■ **Description of the task**
A verbatim transcription of every record below is required.

[Records provided — start]

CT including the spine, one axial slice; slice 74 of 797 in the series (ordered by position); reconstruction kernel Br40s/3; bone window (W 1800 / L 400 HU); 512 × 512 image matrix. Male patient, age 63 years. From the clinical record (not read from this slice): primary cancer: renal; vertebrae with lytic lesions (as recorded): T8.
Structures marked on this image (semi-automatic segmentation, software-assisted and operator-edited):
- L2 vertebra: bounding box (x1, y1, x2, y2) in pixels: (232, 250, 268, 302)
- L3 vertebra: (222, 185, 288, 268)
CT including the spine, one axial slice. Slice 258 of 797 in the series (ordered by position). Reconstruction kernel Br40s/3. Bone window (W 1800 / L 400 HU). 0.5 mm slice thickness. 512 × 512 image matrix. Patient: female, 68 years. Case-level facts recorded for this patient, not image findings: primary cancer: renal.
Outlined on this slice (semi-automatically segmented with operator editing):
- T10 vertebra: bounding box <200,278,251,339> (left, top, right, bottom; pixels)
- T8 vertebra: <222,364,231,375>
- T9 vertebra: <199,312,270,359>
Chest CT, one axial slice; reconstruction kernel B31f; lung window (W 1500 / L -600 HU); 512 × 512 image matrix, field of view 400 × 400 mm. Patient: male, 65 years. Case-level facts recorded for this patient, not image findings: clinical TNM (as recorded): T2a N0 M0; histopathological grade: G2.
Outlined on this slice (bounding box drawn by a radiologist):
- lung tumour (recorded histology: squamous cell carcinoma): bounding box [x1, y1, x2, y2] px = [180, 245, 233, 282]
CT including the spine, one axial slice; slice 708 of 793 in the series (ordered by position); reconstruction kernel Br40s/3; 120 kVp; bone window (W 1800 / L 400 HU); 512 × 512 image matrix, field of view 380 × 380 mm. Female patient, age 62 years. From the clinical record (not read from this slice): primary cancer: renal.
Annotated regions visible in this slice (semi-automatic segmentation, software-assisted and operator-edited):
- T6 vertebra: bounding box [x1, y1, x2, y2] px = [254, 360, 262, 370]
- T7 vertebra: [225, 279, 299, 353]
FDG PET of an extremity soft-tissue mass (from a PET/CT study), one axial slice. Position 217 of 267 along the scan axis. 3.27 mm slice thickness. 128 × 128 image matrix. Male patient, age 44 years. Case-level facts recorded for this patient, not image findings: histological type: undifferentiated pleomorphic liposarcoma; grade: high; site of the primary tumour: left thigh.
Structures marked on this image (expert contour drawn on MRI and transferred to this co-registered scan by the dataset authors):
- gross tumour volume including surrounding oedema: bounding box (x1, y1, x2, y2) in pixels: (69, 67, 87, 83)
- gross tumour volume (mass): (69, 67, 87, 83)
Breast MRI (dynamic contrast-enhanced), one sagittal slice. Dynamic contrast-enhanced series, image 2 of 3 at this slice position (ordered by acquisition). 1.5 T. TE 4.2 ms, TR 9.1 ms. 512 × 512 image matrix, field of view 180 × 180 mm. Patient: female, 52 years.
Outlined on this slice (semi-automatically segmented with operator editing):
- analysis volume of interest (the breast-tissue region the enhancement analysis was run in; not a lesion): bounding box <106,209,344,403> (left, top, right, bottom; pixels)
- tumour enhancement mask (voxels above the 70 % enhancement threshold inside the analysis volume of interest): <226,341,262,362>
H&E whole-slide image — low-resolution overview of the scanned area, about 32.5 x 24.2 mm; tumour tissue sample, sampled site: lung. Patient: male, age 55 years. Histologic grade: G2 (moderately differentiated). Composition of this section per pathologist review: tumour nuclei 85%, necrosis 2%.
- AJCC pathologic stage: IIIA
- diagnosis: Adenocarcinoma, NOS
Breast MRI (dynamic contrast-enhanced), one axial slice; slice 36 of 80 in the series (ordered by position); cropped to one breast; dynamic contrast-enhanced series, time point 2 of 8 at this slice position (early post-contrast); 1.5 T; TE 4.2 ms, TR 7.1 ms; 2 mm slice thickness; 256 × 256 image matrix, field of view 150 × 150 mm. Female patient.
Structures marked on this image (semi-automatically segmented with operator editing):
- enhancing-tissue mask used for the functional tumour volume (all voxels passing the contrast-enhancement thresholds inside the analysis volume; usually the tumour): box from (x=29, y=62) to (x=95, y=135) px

[Records provided — finish]

■ **Reply to the task**
CT including the spine, one axial slice; slice 74 of 797 in the series (ordered by position); reconstruction kernel Br40s/3; bone window (W 1800 / L 400 HU); 512 × 512 image matrix. Male patient, age 63 years. From the clinical record (not read from this slice): primary cancer: renal; vertebrae with lytic lesions (as recorded): T8.
Structures marked on this image (semi-automatic segmentation, software-assisted and operator-edited):
- L2 vertebra: bounding box (x1, y1, x2, y2) in pixels: (232, 250, 268, 302)
- L3 vertebra: (222, 185, 288, 268)
CT including the spine, one axial slice. Slice 258 of 797 in the series (ordered by position). Reconstruction kernel Br40s/3. Bone window (W 1800 / L 400 HU). 0.5 mm slice thickness. 512 × 512 image matrix. Patient: female, 68 years. Case-level facts recorded for this patient, not image findings: primary cancer: renal.
Outlined on this slice (semi-automatically segmented with operator editing):
- T10 vertebra: bounding box <200,278,251,339> (left, top, right, bottom; pixels)
- T8 vertebra: <222,364,231,375>
- T9 vertebra: <199,312,270,359>
Chest CT, one axial slice; reconstruction kernel B31f; lung window (W 1500 / L -600 HU); 512 × 512 image matrix, field of view 400 × 400 mm. Patient: male, 65 years. Case-level facts recorded for this patient, not image findings: clinical TNM (as recorded): T2a N0 M0; histopathological grade: G2.
Outlined on this slice (bounding box drawn by a radiologist):
- lung tumour (recorded histology: squamous cell carcinoma): bounding box [x1, y1, x2, y2] px = [180, 245, 233, 282]
CT including the spine, one axial slice; slice 708 of 793 in the series (ordered by position); reconstruction kernel Br40s/3; 120 kVp; bone window (W 1800 / L 400 HU); 512 × 512 image matrix, field of view 380 × 380 mm. Female patient, age 62 years. From the clinical record (not read from this slice): primary cancer: renal.
Annotated regions visible in this slice (semi-automatic segmentation, software-assisted and operator-edited):
- T6 vertebra: bounding box [x1, y1, x2, y2] px = [254, 360, 262, 370]
- T7 vertebra: [225, 279, 299, 353]
FDG PET of an extremity soft-tissue mass (from a PET/CT study), one axial slice. Position 217 of 267 along the scan axis. 3.27 mm slice thickness. 128 × 128 image matrix. Male patient, age 44 years. Case-level facts recorded for this patient, not image findings: histological type: undifferentiated pleomorphic liposarcoma; grade: high; site of the primary tumour: left thigh.
Structures marked on this image (expert contour drawn on MRI and transferred to this co-registered scan by the dataset authors):
- gross tumour volume including surrounding oedema: bounding box (x1, y1, x2, y2) in pixels: (69, 67, 87, 83)
- gross tumour volume (mass): (69, 67, 87, 83)
Breast MRI (dynamic contrast-enhanced), one sagittal slice. Dynamic contrast-enhanced series, image 2 of 3 at this slice position (ordered by acquisition). 1.5 T. TE 4.2 ms, TR 9.1 ms. 512 × 512 image matrix, field of view 180 × 180 mm. Patient: female, 52 years.
Outlined on this slice (semi-automatically segmented with operator editing):
- analysis volume of interest (the breast-tissue region the enhancement analysis was run in; not a lesion): bounding box <106,209,344,403> (left, top, right, bottom; pixels)
- tumour enhancement mask (voxels above the 70 % enhancement threshold inside the analysis volume of interest): <226,341,262,362>
H&E whole-slide image — low-resolution overview of the scanned area, about 32.5 x 24.2 mm; tumour tissue sample, sampled site: lung. Patient: male, age 55 years. Histologic grade: G2 (moderately differentiated). Composition of this section per pathologist review: tumour nuclei 85%, necrosis 2%.
- AJCC pathologic stage: IIIA
- diagnosis: Adenocarcinoma, NOS
Breast MRI (dynamic contrast-enhanced), one axial slice; slice 36 of 80 in the series (ordered by position); cropped to one breast; dynamic contrast-enhanced series, time point 2 of 8 at this slice position (early post-contrast); 1.5 T; TE 4.2 ms, TR 7.1 ms; 2 mm slice thickness; 256 × 256 image matrix, field of view 150 × 150 mm. Female patient.
Structures marked on this image (semi-automatically segmented with operator editing):
- enhancing-tissue mask used for the functional tumour volume (all voxels passing the contrast-enhancement thresholds inside the analysis volume; usually the tumour): box from (x=29, y=62) to (x=95, y=135) px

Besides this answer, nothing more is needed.